The preferred operation makes use of the surfactant system in a manner that a multiphase system including at least one microemulsion phase is formed in the formation. Usually the surfactant system contains as the main ingredients water, the surfactant including the cyanohydrocarbylated alkoxylate or respectively glyceride and optionally the cosurfactant. These ingredients are thoroughly mixed and then introduced into the formation via one or more injection wells. However, the in-situ formation of a microemulsion in the formation, e.g. by simultaneous but unmixed injection or by alternating the injection of surfactant and cosurfactant is also within the scope of this invention.

The term "cosurfactant" as herein used is intended to encompass both the novel compositions of this invention and any additional cosurfactant employed.

Generally, the microemulsion is formed in the reservoir after the surfactant system is injected as a solution containing surfactant and cosurfactant in brine.

Entries provided
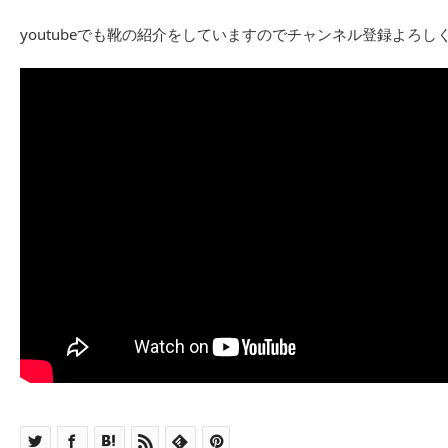
youtubeでも靴の紹介をしていますのでチャンネル登録よろし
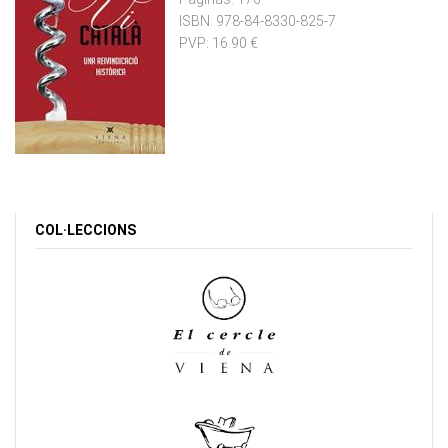
ISBN:
978-84-8330-825-7
PVP:
16.90 €
COL·LECCIONS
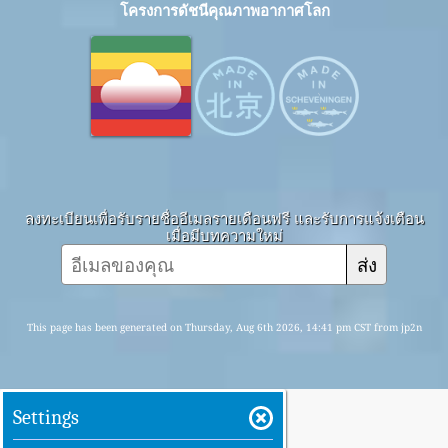
โครงการดัชนีคุณภาพอากาศโลก
ลงทะเบียนเพื่อรับรายชื่ออีเมลรายเดือนฟรี และรับการแจ้งเตือน
เมื่อมีบทความใหม่
ส่ง
This page has been generated on Thursday, Aug 6th 2026, 14:41 pm CST from jp2n
Settings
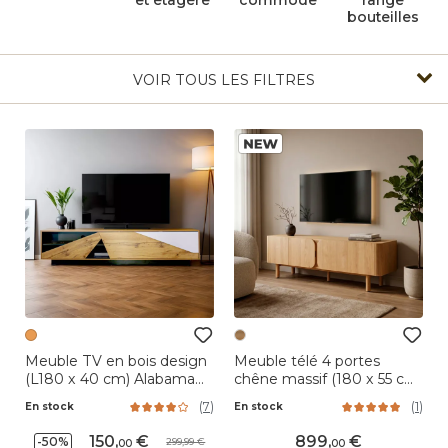
et étagère
commode
range
bouteilles
VOIR TOUS LES FILTRES
Meuble TV en bois design
Meuble télé 4 portes
(L180 x 40 cm) Alabama
chêne massif (180 x 55 cm)
Blanc, noir et naturel
Oakland Naturel
(
7
)
(
1
)
En stock
En stock
150
,
899
,
-50%
299,99
00
00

Exercise description
In the text on surfactant systems, how do the mixed ingredients get into the formation? The material is separate from the text on surfactant systems.

Response to this exercise
They are introduced through one or more injection wells.